Cover design by Maxine Ressler
Text design by Donna Linden
Typeset in Impressum, Neutra, and Perpetua
Cover photograph © Maxine Ressler
Printed in the United States of America
10 9 8 7 6 5 4 3 2 1
The paper used in this publication meets the minimum requirements of the American National Standard for Information Sciences—Permanence of Paper for Printed Library Materials Z39.48-1992 (R1997).
In memory of my friend, Cheryl Robinson
1 A Knock at the Door
3 The Letter
5 Holding On
6 Starting Over
8 The Cave
10 The Dress
11 Do or Drink
14 The Retreat
15 The Dream
20 In the Cards
22 The Challenge
23 Truth or Consequences
24 My Name Is Barb
25 The Basement
27 Full Circle
To all those friends of Bill who gave freely to me the messages that saved my life. To those who came after, to always remind me of where I've been. And to those who will continue to come, to pass the message of hope … I thank you, and will be forever grateful.
To Tom, my husband and friend. There are no words sufficient to express my love for you. You have truly been my greatest gift.
A Knock at the Door
A KNOCK AT THE DOOR, and the only constant in my life is gone. The one decent thing I ever did, my reason to go on, is no more. Music is playing on the radio, the cat is climbing the curtains, the dog is barking, the washing machine is humming and my son is dead. Everything is the same, and nothing is the same.
I wander through the shabby, rented house on the outskirts of Sullivan, Illinois, as if in a foreign land. In the kitchen, I fill a water glass half full of gin, drink it down in two gulps, and pour another. Glass in hand, I pace from one room to the next, touching the things he touched, looking at the things that belonged to him. Everything seems strange and out of place: the pool table and pinball machine my friend Tom gave him; the guitar propped up in the corner that he never learned to play well; his jacket hanging on its wooden peg. He will never touch those things again, and I will never touch him again.

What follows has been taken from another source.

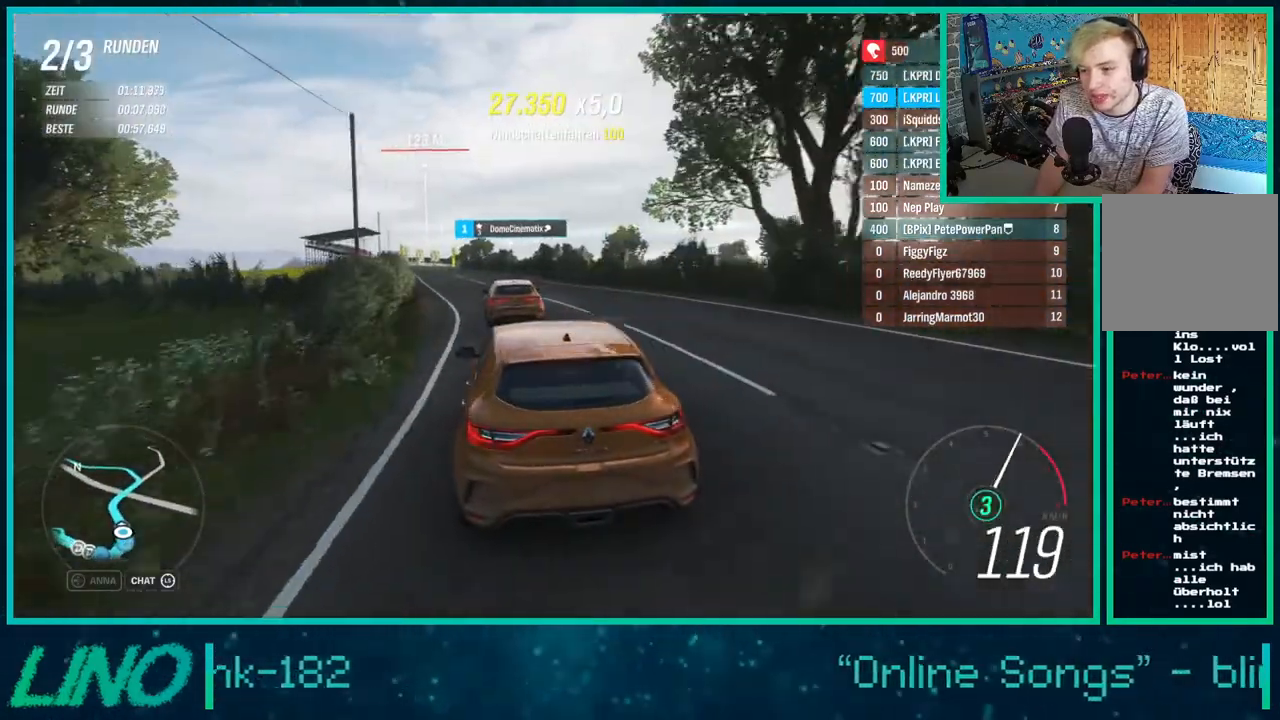
{"buttons": ["R2"], "left_stick": "down-left", "right_stick": "center", "events": [[167, "left_stick", "center"], [367, "left_stick", "down-left"]]}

The door to his bedroom is closed. Behind it, everything is as he left it, waiting for his return. I hesitate, drink the rest of my gin, and turn the knob. It appears so normal, like the typical room of a teenage boy. Hard rock posters are taped to the wall above the half-bed. On top of the chest of drawers are his plastic trophies; a troll doll with green hair standing on end, dressed in a tee shirt that says ROCK STAR in black letters; a wooden box for his treasures. A small, silver picture frame with no picture in it sits alone on the bedside table. He took his girlfriend's picture with him when he left. Everything is in its place—but Jon.

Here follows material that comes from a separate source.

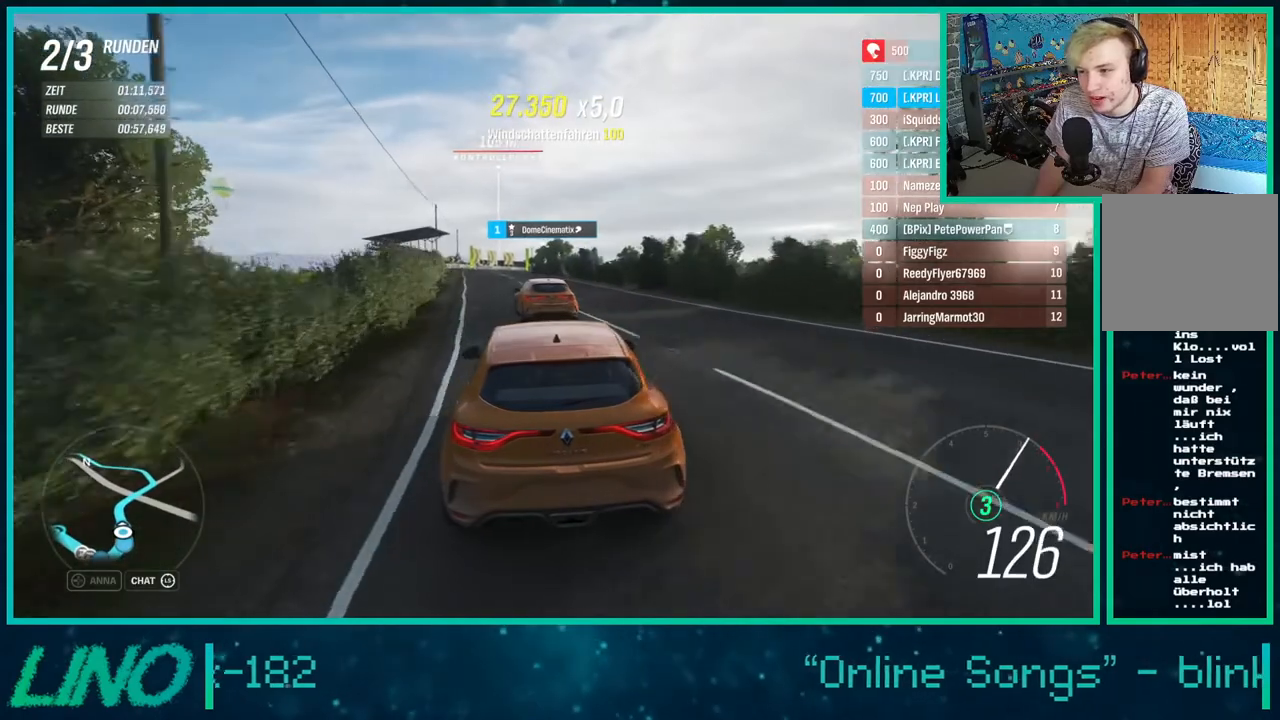
{"buttons": ["R2"], "left_stick": "center", "right_stick": "center", "events": [[317, "left_stick", "center"]]}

Angel, Jon's tiny black-and-white terrier, darts past me to leap on the bed she shared with him. I nearly lost her when Jon went away to the treatment center in Springfield—she stopped eating and moped around the house. Every day when the school bus pulled up, she'd run to the couch on the screened-in front porch, stand on her hind legs, and watch for him. It broke my heart because I knew just how she felt. I had always known loneliness, but nothing that compared to this.
Sitting on Jon's bed, I gather Angel into my arms, hold her close, and whisper into her ear, “He's not coming back.” The flood of tears held closely in my broken heart lets loose. Great sobs of sorrow erupt from the deepest part of me. I lie across his bed and push my face into his pillow, wishing I hadn't washed the bedclothes so I could smell him, hang on to a part of him. What will I do without him?
Hours later I open my eyes, hoping I have had one of my nightmares. I'm in Jon's bed, Angel curled up beside me, and it feels like someone beat me up. My eyes are red and swollen, my mouth and throat dry, and the truth sits on my chest like a stone. Angel jumps off the bed, ready to be let out and fed. Automatically I stumble from the bed, drag myself to the back door, and let her outside. I stand in the open doorway and watch the sun moving toward the horizon. I hear the birds chirping, a squirrel barking, cars whizzing by in the distance, and a siren. The world, and everything in it, is going on. My world has stopped.
Clamping my hands over my ears, I scream, “Stop!” Birds fly, the squirrel stops and stares, Angel runs past me into the house. But the sun continues to set, car engines still roar, and life goes on. Don't they get it—don't they understand that someone special is gone?
“IT ONLY TAKES ONCE,” my mother often said. That seemed to be the extent of my sex education, and it normally took place after several beers and a few pills. She may have been drunk and hopped up on pills, but that didn't make her any less right.
Mom, my stepdad (who used to be my uncle), my brother, and I moved to Scottsdale, Arizona from Mattoon, Illinois the year I started junior high school. Mother's rare lung disease, fungal in nature, required a dry climate.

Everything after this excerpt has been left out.